**** THE DATA
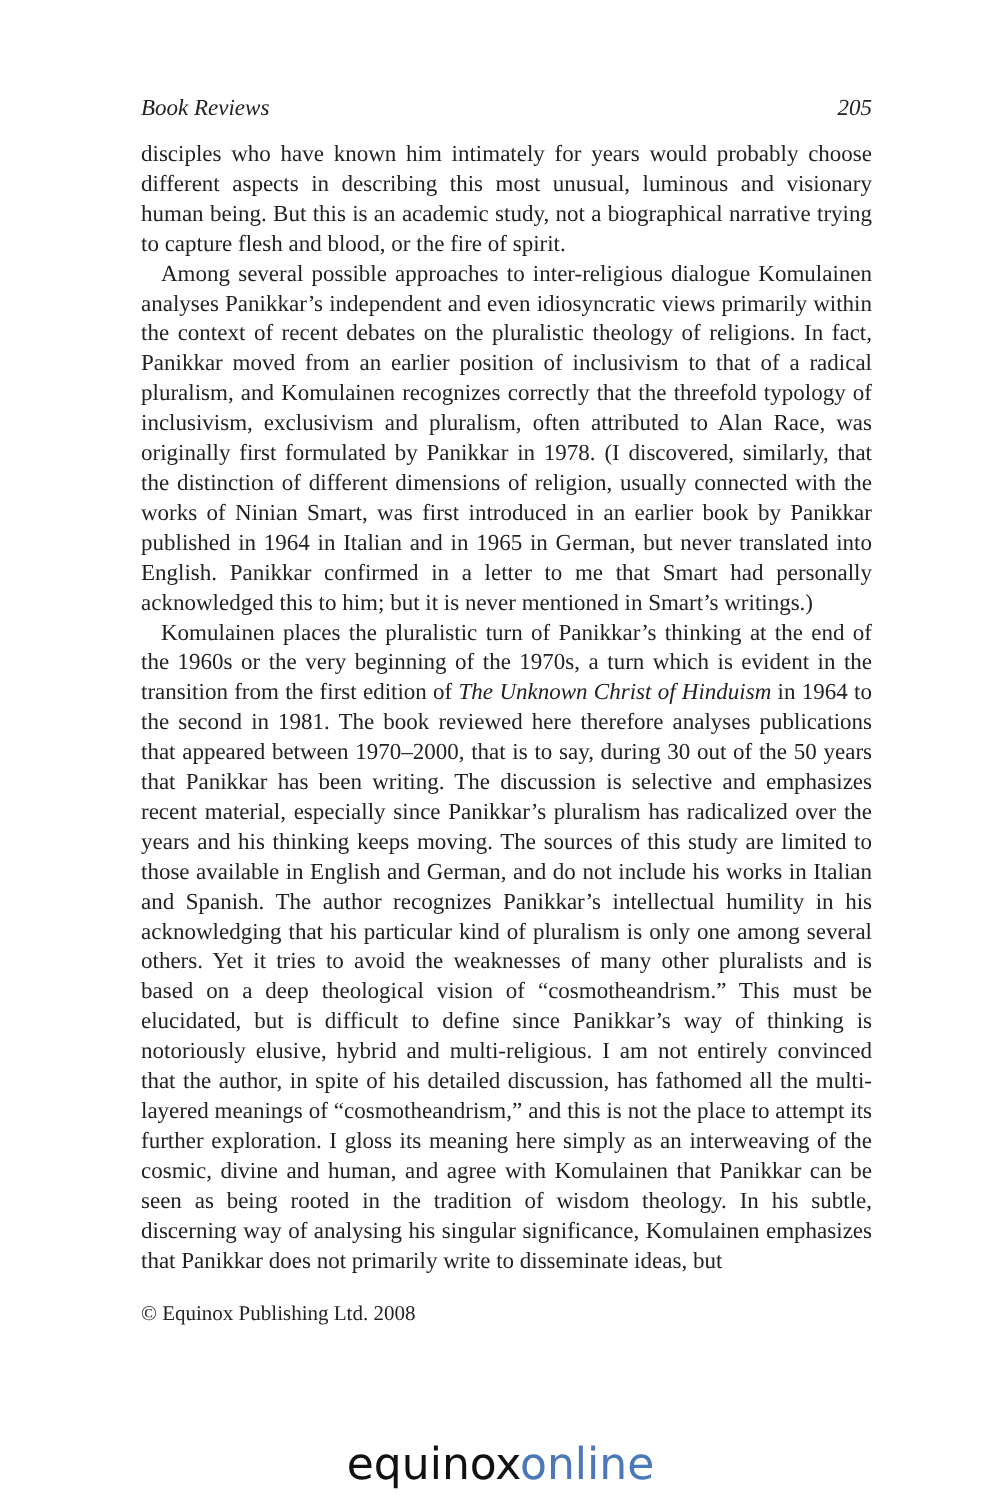Book Reviews 205
disciples who have known him intimately for years would probably choose different aspects in describing this most unusual, luminous and visionary human being. But this is an academic study, not a biographical narrative trying to capture flesh and blood, or the fire of spirit.
Among several possible approaches to inter-religious dialogue Komulainen analyses Panikkar’s independent and even idiosyncratic views primarily within the context of recent debates on the pluralistic theology of religions. In fact, Panikkar moved from an earlier position of inclusivism to that of a radical pluralism, and Komulainen recognizes correctly that the threefold typology of inclusivism, exclusivism and pluralism, often attributed to Alan Race, was originally first formulated by Panikkar in 1978. (I discovered, similarly, that the distinction of different dimensions of religion, usually connected with the works of Ninian Smart, was first introduced in an earlier book by Panikkar published in 1964 in Italian and in 1965 in German, but never translated into English. Panikkar confirmed in a letter to me that Smart had personally acknowledged this to him; but it is never mentioned in Smart’s writings.)
Komulainen places the pluralistic turn of Panikkar’s thinking at the end of the 1960s or the very beginning of the 1970s, a turn which is evident in the transition from the first edition of The Unknown Christ of Hinduism in 1964 to the second in 1981. The book reviewed here therefore analyses publications that appeared between 1970–2000, that is to say, during 30 out of the 50 years that Panikkar has been writing. The discussion is selective and emphasizes recent material, especially since Panikkar’s pluralism has radicalized over the years and his thinking keeps moving. The sources of this study are limited to those available in English and German, and do not include his works in Italian and Spanish. The author recognizes Panikkar’s intellectual humility in his acknowledging that his particular kind of pluralism is only one among several others. Yet it tries to avoid the weaknesses of many other pluralists and is based on a deep theological vision of “cosmotheandrism.” This must be elucidated, but is difficult to define since Panikkar’s way of thinking is notoriously elusive, hybrid and multi-religious. I am not entirely convinced that the author, in spite of his detailed discussion, has fathomed all the multi-layered meanings of “cosmotheandrism,” and this is not the place to attempt its further exploration. I gloss its meaning here simply as an interweaving of the cosmic, divine and human, and agree with Komulainen that Panikkar can be seen as being rooted in the tradition of wisdom theology. In his subtle, discerning way of analysing his singular significance, Komulainen emphasizes that Panikkar does not primarily write to disseminate ideas, but
© Equinox Publishing Ltd. 2008
equinox online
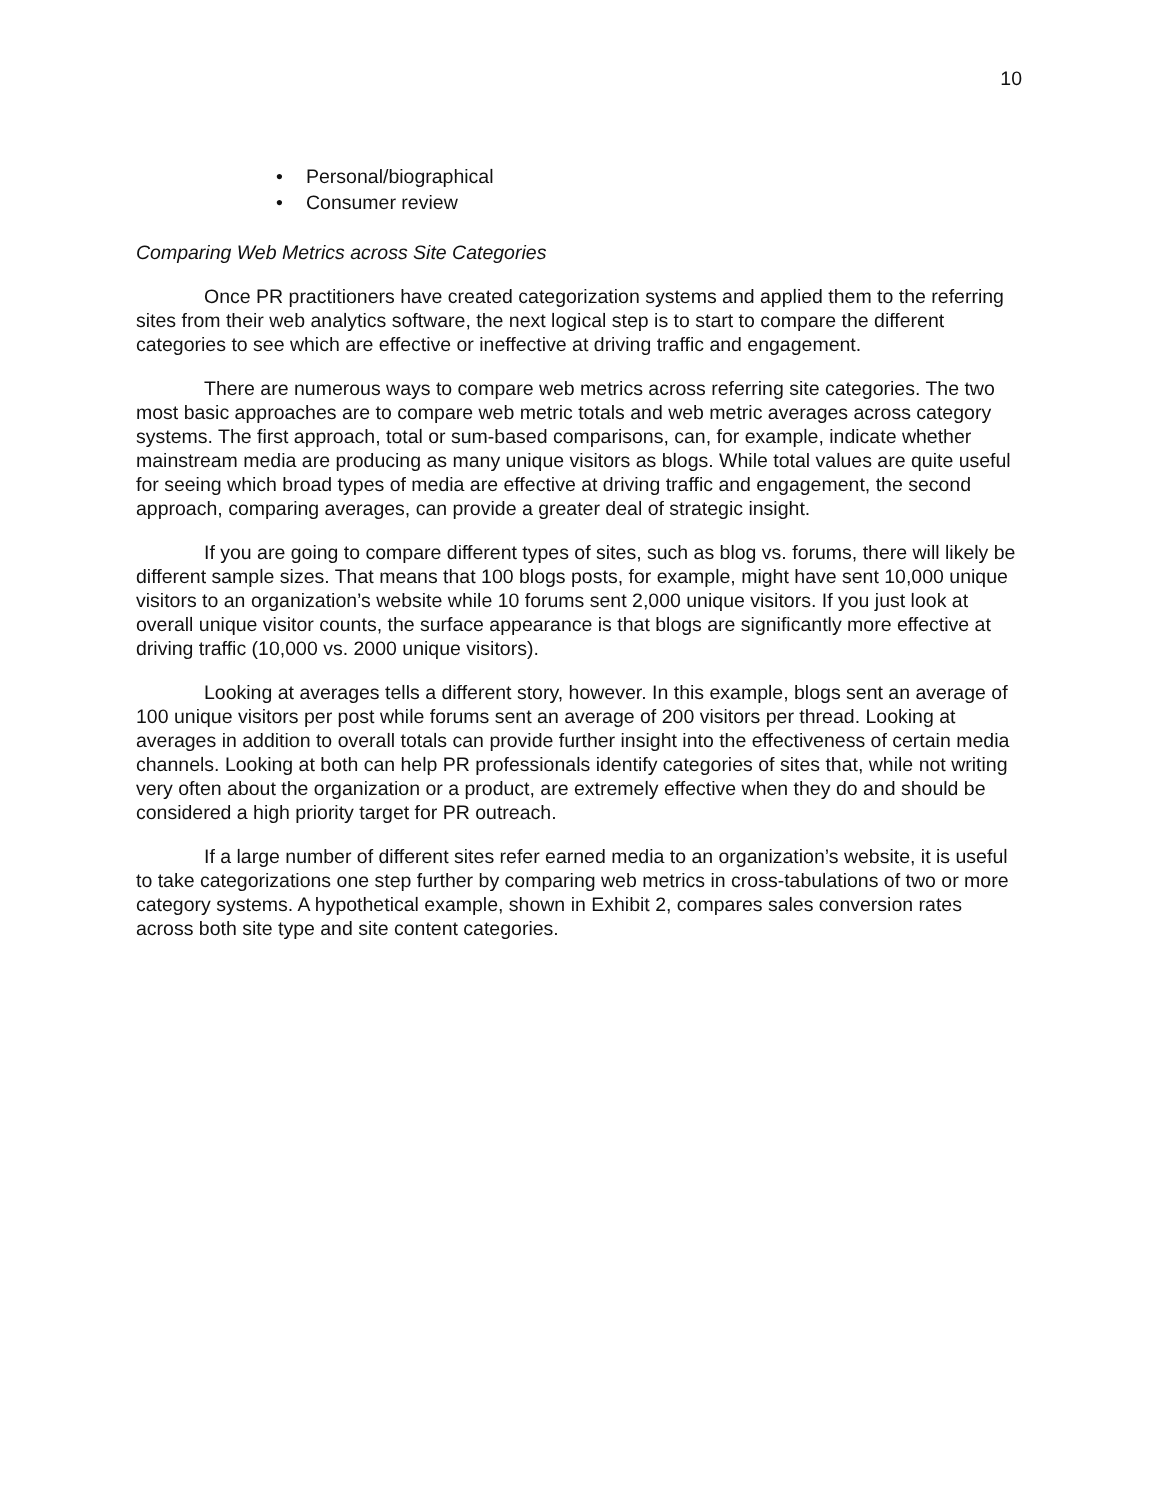10
• Personal/biographical
• Consumer review
Comparing Web Metrics across Site Categories
Once PR practitioners have created categorization systems and applied them to the referring sites from their web analytics software, the next logical step is to start to compare the different categories to see which are effective or ineffective at driving traffic and engagement.
There are numerous ways to compare web metrics across referring site categories. The two most basic approaches are to compare web metric totals and web metric averages across category systems. The first approach, total or sum-based comparisons, can, for example, indicate whether mainstream media are producing as many unique visitors as blogs. While total values are quite useful for seeing which broad types of media are effective at driving traffic and engagement, the second approach, comparing averages, can provide a greater deal of strategic insight.
If you are going to compare different types of sites, such as blog vs. forums, there will likely be different sample sizes. That means that 100 blogs posts, for example, might have sent 10,000 unique visitors to an organization’s website while 10 forums sent 2,000 unique visitors. If you just look at overall unique visitor counts, the surface appearance is that blogs are significantly more effective at driving traffic (10,000 vs. 2000 unique visitors).
Looking at averages tells a different story, however. In this example, blogs sent an average of 100 unique visitors per post while forums sent an average of 200 visitors per thread. Looking at averages in addition to overall totals can provide further insight into the effectiveness of certain media channels. Looking at both can help PR professionals identify categories of sites that, while not writing very often about the organization or a product, are extremely effective when they do and should be considered a high priority target for PR outreach.
If a large number of different sites refer earned media to an organization’s website, it is useful to take categorizations one step further by comparing web metrics in cross-tabulations of two or more category systems. A hypothetical example, shown in Exhibit 2, compares sales conversion rates across both site type and site content categories.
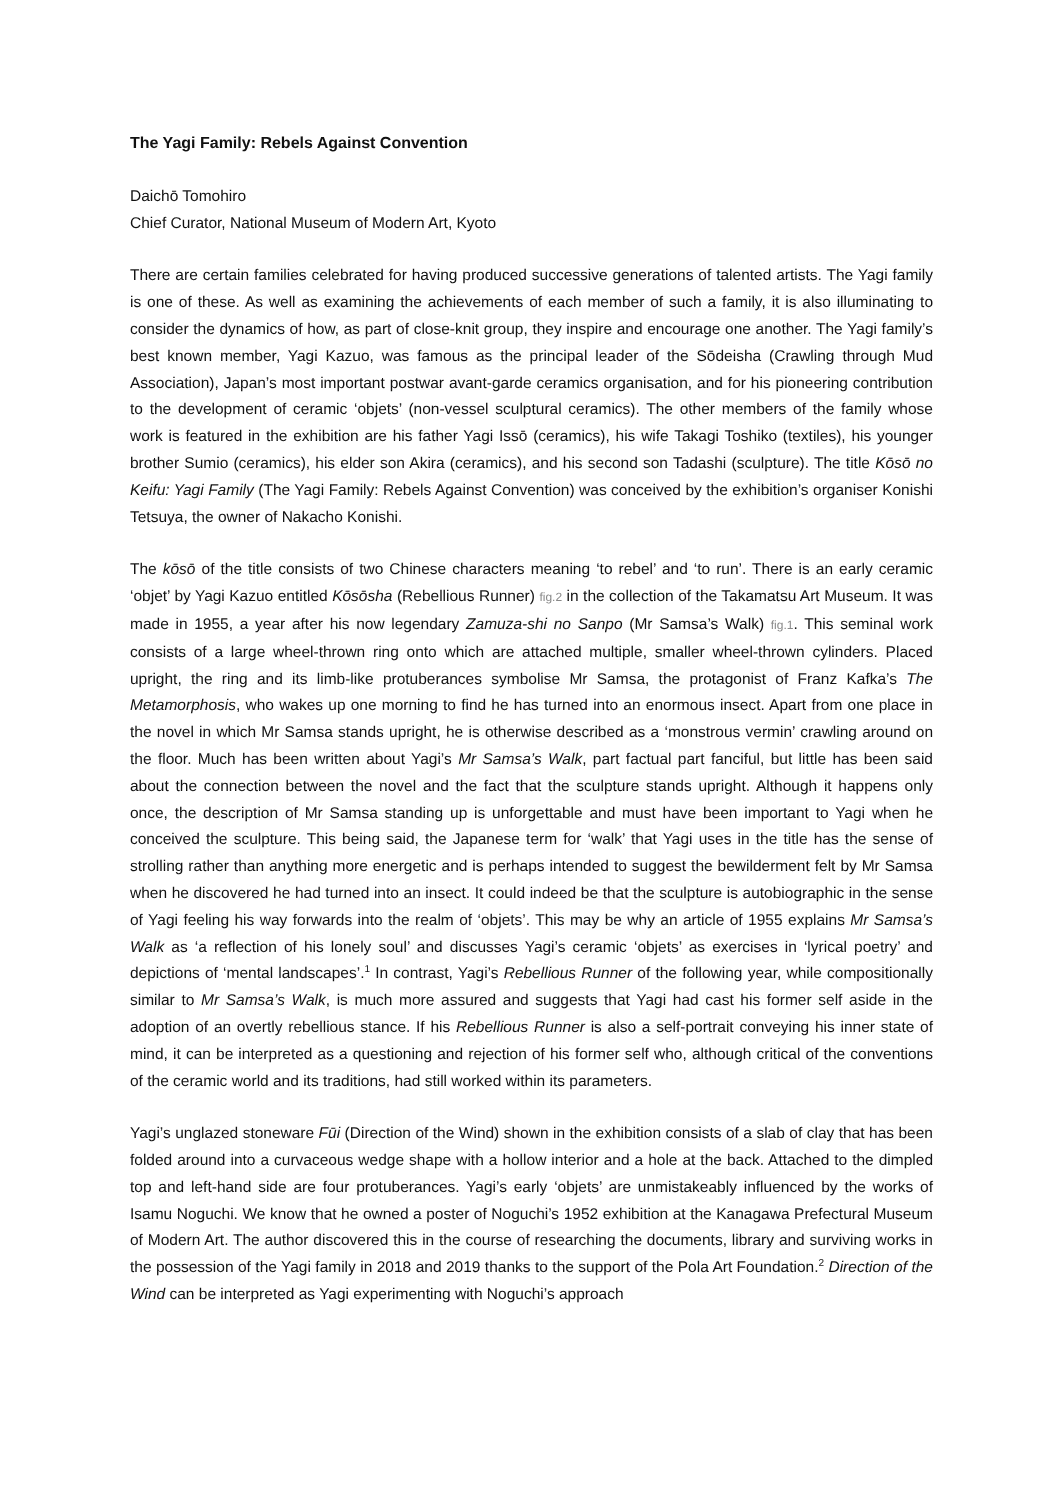The Yagi Family: Rebels Against Convention
Daichō Tomohiro
Chief Curator, National Museum of Modern Art, Kyoto
There are certain families celebrated for having produced successive generations of talented artists. The Yagi family is one of these. As well as examining the achievements of each member of such a family, it is also illuminating to consider the dynamics of how, as part of close-knit group, they inspire and encourage one another. The Yagi family’s best known member, Yagi Kazuo, was famous as the principal leader of the Sōdeisha (Crawling through Mud Association), Japan’s most important postwar avant-garde ceramics organisation, and for his pioneering contribution to the development of ceramic ‘objets’ (non-vessel sculptural ceramics). The other members of the family whose work is featured in the exhibition are his father Yagi Issō (ceramics), his wife Takagi Toshiko (textiles), his younger brother Sumio (ceramics), his elder son Akira (ceramics), and his second son Tadashi (sculpture). The title Kōsō no Keifu: Yagi Family (The Yagi Family: Rebels Against Convention) was conceived by the exhibition’s organiser Konishi Tetsuya, the owner of Nakacho Konishi.
The kōsō of the title consists of two Chinese characters meaning ‘to rebel’ and ‘to run’. There is an early ceramic ‘objet’ by Yagi Kazuo entitled Kōsōsha (Rebellious Runner) fig.2 in the collection of the Takamatsu Art Museum. It was made in 1955, a year after his now legendary Zamuza-shi no Sanpo (Mr Samsa’s Walk) fig.1. This seminal work consists of a large wheel-thrown ring onto which are attached multiple, smaller wheel-thrown cylinders. Placed upright, the ring and its limb-like protuberances symbolise Mr Samsa, the protagonist of Franz Kafka’s The Metamorphosis, who wakes up one morning to find he has turned into an enormous insect. Apart from one place in the novel in which Mr Samsa stands upright, he is otherwise described as a ‘monstrous vermin’ crawling around on the floor. Much has been written about Yagi’s Mr Samsa’s Walk, part factual part fanciful, but little has been said about the connection between the novel and the fact that the sculpture stands upright. Although it happens only once, the description of Mr Samsa standing up is unforgettable and must have been important to Yagi when he conceived the sculpture. This being said, the Japanese term for ‘walk’ that Yagi uses in the title has the sense of strolling rather than anything more energetic and is perhaps intended to suggest the bewilderment felt by Mr Samsa when he discovered he had turned into an insect. It could indeed be that the sculpture is autobiographic in the sense of Yagi feeling his way forwards into the realm of ‘objets’. This may be why an article of 1955 explains Mr Samsa’s Walk as ‘a reflection of his lonely soul’ and discusses Yagi’s ceramic ‘objets’ as exercises in ‘lyrical poetry’ and depictions of ‘mental landscapes’.<sup>1</sup> In contrast, Yagi’s Rebellious Runner of the following year, while compositionally similar to Mr Samsa’s Walk, is much more assured and suggests that Yagi had cast his former self aside in the adoption of an overtly rebellious stance. If his Rebellious Runner is also a self-portrait conveying his inner state of mind, it can be interpreted as a questioning and rejection of his former self who, although critical of the conventions of the ceramic world and its traditions, had still worked within its parameters.
Yagi’s unglazed stoneware Fūi (Direction of the Wind) shown in the exhibition consists of a slab of clay that has been folded around into a curvaceous wedge shape with a hollow interior and a hole at the back. Attached to the dimpled top and left-hand side are four protuberances. Yagi’s early ‘objets’ are unmistakeably influenced by the works of Isamu Noguchi. We know that he owned a poster of Noguchi’s 1952 exhibition at the Kanagawa Prefectural Museum of Modern Art. The author discovered this in the course of researching the documents, library and surviving works in the possession of the Yagi family in 2018 and 2019 thanks to the support of the Pola Art Foundation.<sup>2</sup> Direction of the Wind can be interpreted as Yagi experimenting with Noguchi’s approach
********
PROBLEM ::
The answer should consist of every line above, exact and free of images.

RESULT OF THE TASK ::
Book Reviews 205
disciples who have known him intimately for years would probably choose different aspects in describing this most unusual, luminous and visionary human being. But this is an academic study, not a biographical narrative trying to capture flesh and blood, or the fire of spirit.
Among several possible approaches to inter-religious dialogue Komulainen analyses Panikkar’s independent and even idiosyncratic views primarily within the context of recent debates on the pluralistic theology of religions. In fact, Panikkar moved from an earlier position of inclusivism to that of a radical pluralism, and Komulainen recognizes correctly that the threefold typology of inclusivism, exclusivism and pluralism, often attributed to Alan Race, was originally first formulated by Panikkar in 1978. (I discovered, similarly, that the distinction of different dimensions of religion, usually connected with the works of Ninian Smart, was first introduced in an earlier book by Panikkar published in 1964 in Italian and in 1965 in German, but never translated into English. Panikkar confirmed in a letter to me that Smart had personally acknowledged this to him; but it is never mentioned in Smart’s writings.)
Komulainen places the pluralistic turn of Panikkar’s thinking at the end of the 1960s or the very beginning of the 1970s, a turn which is evident in the transition from the first edition of The Unknown Christ of Hinduism in 1964 to the second in 1981. The book reviewed here therefore analyses publications that appeared between 1970–2000, that is to say, during 30 out of the 50 years that Panikkar has been writing. The discussion is selective and emphasizes recent material, especially since Panikkar’s pluralism has radicalized over the years and his thinking keeps moving. The sources of this study are limited to those available in English and German, and do not include his works in Italian and Spanish. The author recognizes Panikkar’s intellectual humility in his acknowledging that his particular kind of pluralism is only one among several others. Yet it tries to avoid the weaknesses of many other pluralists and is based on a deep theological vision of “cosmotheandrism.” This must be elucidated, but is difficult to define since Panikkar’s way of thinking is notoriously elusive, hybrid and multi-religious. I am not entirely convinced that the author, in spite of his detailed discussion, has fathomed all the multi-layered meanings of “cosmotheandrism,” and this is not the place to attempt its further exploration. I gloss its meaning here simply as an interweaving of the cosmic, divine and human, and agree with Komulainen that Panikkar can be seen as being rooted in the tradition of wisdom theology. In his subtle, discerning way of analysing his singular significance, Komulainen emphasizes that Panikkar does not primarily write to disseminate ideas, but
© Equinox Publishing Ltd. 2008
equinox online
10
• Personal/biographical
• Consumer review
Comparing Web Metrics across Site Categories
Once PR practitioners have created categorization systems and applied them to the referring sites from their web analytics software, the next logical step is to start to compare the different categories to see which are effective or ineffective at driving traffic and engagement.
There are numerous ways to compare web metrics across referring site categories. The two most basic approaches are to compare web metric totals and web metric averages across category systems. The first approach, total or sum-based comparisons, can, for example, indicate whether mainstream media are producing as many unique visitors as blogs. While total values are quite useful for seeing which broad types of media are effective at driving traffic and engagement, the second approach, comparing averages, can provide a greater deal of strategic insight.
If you are going to compare different types of sites, such as blog vs. forums, there will likely be different sample sizes. That means that 100 blogs posts, for example, might have sent 10,000 unique visitors to an organization’s website while 10 forums sent 2,000 unique visitors. If you just look at overall unique visitor counts, the surface appearance is that blogs are significantly more effective at driving traffic (10,000 vs. 2000 unique visitors).
Looking at averages tells a different story, however. In this example, blogs sent an average of 100 unique visitors per post while forums sent an average of 200 visitors per thread. Looking at averages in addition to overall totals can provide further insight into the effectiveness of certain media channels. Looking at both can help PR professionals identify categories of sites that, while not writing very often about the organization or a product, are extremely effective when they do and should be considered a high priority target for PR outreach.
If a large number of different sites refer earned media to an organization’s website, it is useful to take categorizations one step further by comparing web metrics in cross-tabulations of two or more category systems. A hypothetical example, shown in Exhibit 2, compares sales conversion rates across both site type and site content categories.
The Yagi Family: Rebels Against Convention
Daichō Tomohiro
Chief Curator, National Museum of Modern Art, Kyoto
There are certain families celebrated for having produced successive generations of talented artists. The Yagi family is one of these. As well as examining the achievements of each member of such a family, it is also illuminating to consider the dynamics of how, as part of close-knit group, they inspire and encourage one another. The Yagi family’s best known member, Yagi Kazuo, was famous as the principal leader of the Sōdeisha (Crawling through Mud Association), Japan’s most important postwar avant-garde ceramics organisation, and for his pioneering contribution to the development of ceramic ‘objets’ (non-vessel sculptural ceramics). The other members of the family whose work is featured in the exhibition are his father Yagi Issō (ceramics), his wife Takagi Toshiko (textiles), his younger brother Sumio (ceramics), his elder son Akira (ceramics), and his second son Tadashi (sculpture). The title Kōsō no Keifu: Yagi Family (The Yagi Family: Rebels Against Convention) was conceived by the exhibition’s organiser Konishi Tetsuya, the owner of Nakacho Konishi.
The kōsō of the title consists of two Chinese characters meaning ‘to rebel’ and ‘to run’. There is an early ceramic ‘objet’ by Yagi Kazuo entitled Kōsōsha (Rebellious Runner) fig.2 in the collection of the Takamatsu Art Museum. It was made in 1955, a year after his now legendary Zamuza-shi no Sanpo (Mr Samsa’s Walk) fig.1. This seminal work consists of a large wheel-thrown ring onto which are attached multiple, smaller wheel-thrown cylinders. Placed upright, the ring and its limb-like protuberances symbolise Mr Samsa, the protagonist of Franz Kafka’s The Metamorphosis, who wakes up one morning to find he has turned into an enormous insect. Apart from one place in the novel in which Mr Samsa stands upright, he is otherwise described as a ‘monstrous vermin’ crawling around on the floor. Much has been written about Yagi’s Mr Samsa’s Walk, part factual part fanciful, but little has been said about the connection between the novel and the fact that the sculpture stands upright. Although it happens only once, the description of Mr Samsa standing up is unforgettable and must have been important to Yagi when he conceived the sculpture. This being said, the Japanese term for ‘walk’ that Yagi uses in the title has the sense of strolling rather than anything more energetic and is perhaps intended to suggest the bewilderment felt by Mr Samsa when he discovered he had turned into an insect. It could indeed be that the sculpture is autobiographic in the sense of Yagi feeling his way forwards into the realm of ‘objets’. This may be why an article of 1955 explains Mr Samsa’s Walk as ‘a reflection of his lonely soul’ and discusses Yagi’s ceramic ‘objets’ as exercises in ‘lyrical poetry’ and depictions of ‘mental landscapes’.<sup>1</sup> In contrast, Yagi’s Rebellious Runner of the following year, while compositionally similar to Mr Samsa’s Walk, is much more assured and suggests that Yagi had cast his former self aside in the adoption of an overtly rebellious stance. If his Rebellious Runner is also a self-portrait conveying his inner state of mind, it can be interpreted as a questioning and rejection of his former self who, although critical of the conventions of the ceramic world and its traditions, had still worked within its parameters.
Yagi’s unglazed stoneware Fūi (Direction of the Wind) shown in the exhibition consists of a slab of clay that has been folded around into a curvaceous wedge shape with a hollow interior and a hole at the back. Attached to the dimpled top and left-hand side are four protuberances. Yagi’s early ‘objets’ are unmistakeably influenced by the works of Isamu Noguchi. We know that he owned a poster of Noguchi’s 1952 exhibition at the Kanagawa Prefectural Museum of Modern Art. The author discovered this in the course of researching the documents, library and surviving works in the possession of the Yagi family in 2018 and 2019 thanks to the support of the Pola Art Foundation.<sup>2</sup> Direction of the Wind can be interpreted as Yagi experimenting with Noguchi’s approach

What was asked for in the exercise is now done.